Donantes cívicos
Fondo de la Familia Waterson
Para Bruce y Carol Waterson, el éxito pasa por no olvidar nunca sus raíces. Ambos crecieron en familias numerosas de Rhode Island con recursos modestos, y esas primeras experiencias han marcado en gran medida quiénes son y en qué centran su tiempo y su atención, incluida su decisión de crear un fondo asesorado por donantes en la Rhode Island Foundation.
El camino de Bruce hacia la propiedad de un negocio no fue convencional. Tras 28 años en el sector de la chatarra, ascendiendo desde un puesto de principiante hasta la dirección sin tener un título universitario, se encontró con opciones limitadas. «Como no tenía esa formación, era difícil ascender», recuerda. Pero en el año 2000, Bruce y Carol dieron un salto de fe y fundaron Waterson Terminal Services, hoy uno de los mayores operadores portuarios de aguas profundas de Nueva Inglaterra.
«Los primeros años dieron miedo, pero al final tuvimos éxito», dice Bruce. «No hemos olvidado de dónde venimos y queremos ayudar a la gente en todo lo que podamos».
Su fondo asesorado por donantes apoya causas que les tocan el corazón, como el Banco de Alimentos de la Comunidad de Rhode Island, la Casa Ronald McDonald y Foster Forward, y con cada organización tienen una conexión personal.

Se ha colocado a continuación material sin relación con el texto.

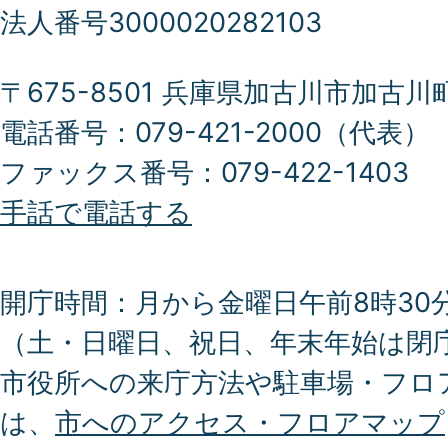
法人番号3000020282103
〒675-8501 兵庫県加古川市加古川
電話番号：079-421-2000（代表）
ファックス番号：079-422-1403
手話で電話する
開庁時間：月から金曜日午前8時30分
（土・日曜日、祝日、年末年始は閉
市役所への来庁方法や駐車場・フロ
は、
市へのアクセス・フロアマップ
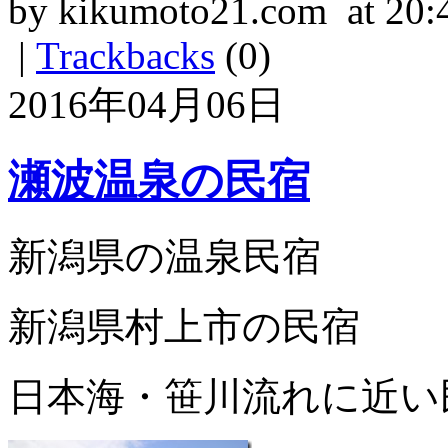
by kikumoto21.com at 20:
|
Trackbacks
(0)
2016年04月06日
瀬波温泉の民宿
新潟県の温泉民宿
新潟県村上市の民宿
日本海・笹川流れに近い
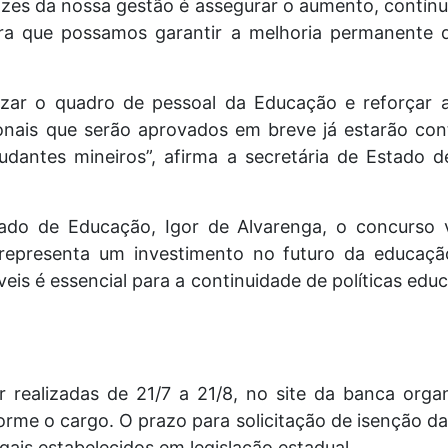
rizes da nossa gestão é assegurar o aumento, contín
ara que possamos garantir a melhoria permanente 
izar o quadro de pessoal da Educação e reforçar 
ionais que serão aprovados em breve já estarão co
dantes mineiros”, afirma a secretária de Estado d
tado de Educação, Igor de Alvarenga, o concurso 
 representa um investimento no futuro da educaç
veis é essencial para a continuidade de políticas ed
r realizadas de 21/7 a 21/8, no site da banca orga
orme o cargo. O prazo para solicitação de isenção da 
gais estabelecidos em legislação estadual.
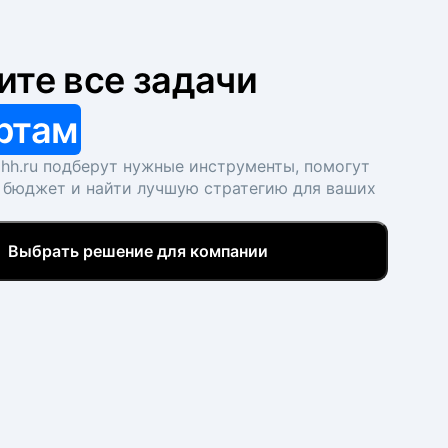
ите все задачи
ртам
hh.ru подберут нужные инструменты, помогут
 бюджет и найти лучшую стратегию для ваших
Выбрать решение для компании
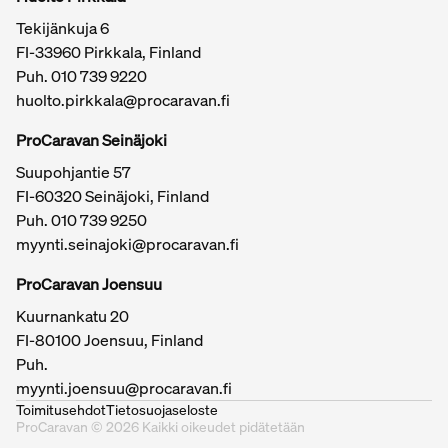
Tekijänkuja 6
FI-33960 Pirkkala, Finland
Puh.
010 739 9220
huolto.pirkkala@procaravan.fi
ProCaravan Seinäjoki
Suupohjantie 57
FI-60320 Seinäjoki, Finland
Puh.
010 739 9250
myynti.seinajoki@procaravan.fi
ProCaravan Joensuu
Kuurnankatu 20
FI-80100 Joensuu, Finland
Puh.
myynti.joensuu@procaravan.fi
Toimitusehdot
Tietosuojaseloste
ProCaravan © 2026 Kaikki oikeudet pidätetään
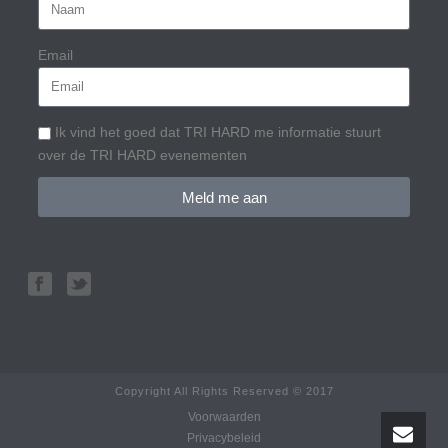
Email
Ik vind het goed dat TRI HARD me informatie stuurt
over de TRI HARD evenementen
Meld me aan
Copyright All Rights Reserved © 2017
Voorwaarden
Privacybeleid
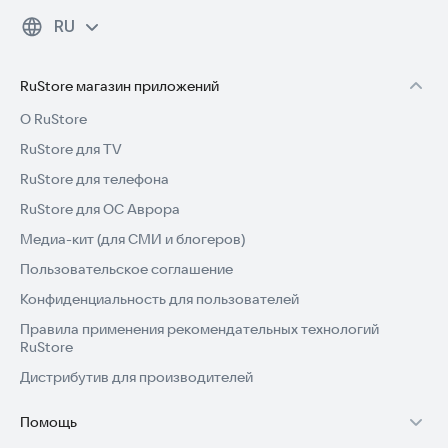
RU
RuStore магазин приложений
О RuStore
RuStore для TV
RuStore для телефона
RuStore для ОС Аврора
Медиа-кит (для СМИ и блогеров)
Пользовательское соглашение
Конфиденциальность для пользователей
Правила применения рекомендательных технологий
RuStore
Дистрибутив для производителей
Помощь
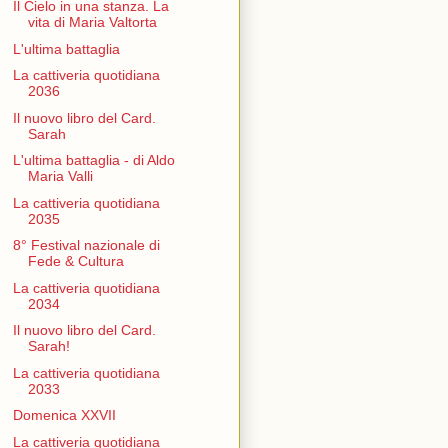
Il Cielo in una stanza. La
vita di Maria Valtorta
L'ultima battaglia
La cattiveria quotidiana
2036
Il nuovo libro del Card.
Sarah
L'ultima battaglia - di Aldo
Maria Valli
La cattiveria quotidiana
2035
8° Festival nazionale di
Fede & Cultura
La cattiveria quotidiana
2034
Il nuovo libro del Card.
Sarah!
La cattiveria quotidiana
2033
Domenica XXVII
La cattiveria quotidiana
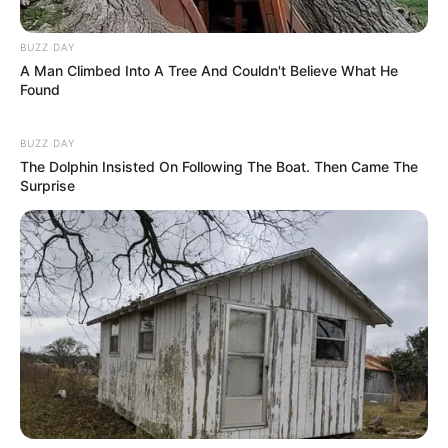
BUZZ DAY
A Man Climbed Into A Tree And Couldn't Believe What He
Found
BUZZ DAY
Como fazer em casa
The Dolphin Insisted On Following The Boat. Then Came The
Surprise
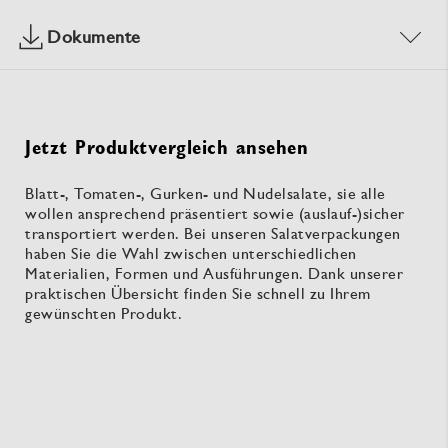
Dokumente
Jetzt Produktvergleich ansehen
Blatt-, Tomaten-, Gurken- und Nudelsalate, sie alle
wollen ansprechend präsentiert sowie (auslauf-)sicher
transportiert werden. Bei unseren Salatverpackungen
haben Sie die Wahl zwischen unterschiedlichen
Materialien, Formen und Ausführungen. Dank unserer
praktischen Übersicht finden Sie schnell zu Ihrem
gewünschten Produkt.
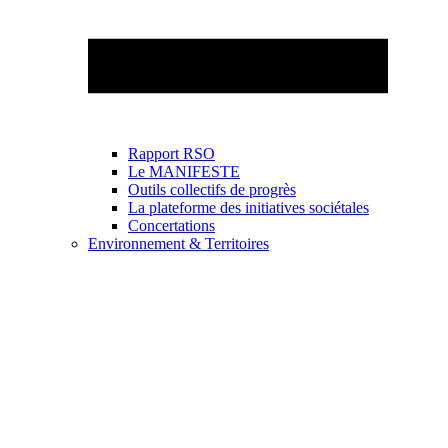
Rapport RSO
Le MANIFESTE
Outils collectifs de progrès
La plateforme des initiatives sociétales
Concertations
Environnement & Territoires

Su compromiso con el Banco de Alimentos de la Comunidad de Rhode Island refleja el espíritu generoso de su familia y reconoce la suerte que han tenido. «Hay tanta gente que lucha contra la inseguridad alimentaria», comparte Carol. «Nosotros tenemos de sobra y queremos ayudar a quienes necesitan un poco de ayuda». Los Waterson han patrocinado una habitación en la Casa Ronald McDonald desde que una empleada perdió a su hija de cinco años a causa del cáncer hace varios años, reconociendo el consuelo que la familia recibió al alojarse en la Casa Ronald McDonald para estar cerca de ella. La pareja descubrió Foster Forward a través de la participación de su nuera Lauren en la junta directiva y enseguida se sintieron atraídos por su misión. «Nos impresionó mucho y quisimos formar parte de ello», dice Carol sobre la labor vital de la organización con los jóvenes en acogida.
Su fondo de reciente creación está diseñado para la sostenibilidad, garantizando que las causas que les importan reciban un apoyo significativo tanto ahora como en el futuro. Al nombrar a sus hijos —Brian y Kaitlin Waterson, de Carlisle (Massachusetts), y Chris y Lauren Waterson, de Providence (Rhode Island)—, así como a sus tres nietos como sucesores, los Waterson esperan inculcar valores filantrópicos a través de las generaciones, lo que les permitirá tener un impacto duradero en las comunidades que consideran su hogar. La Rhode Island Foundation resultó ser el socio ideal para su visión. «Trabajar con la Fundación fue estupendo, y el proceso fue muy sencillo», señala Bruce.
«Hemos sido verdaderamente afortunados y hemos podido hacer mucho por nuestra familia», dice Carol, reflexionando sobre sus cincuenta años de matrimonio. «Pero para mí es importante que la gente entienda que todo el mundo es familia. Debemos tener compasión y tender la mano a quienes lo necesitan».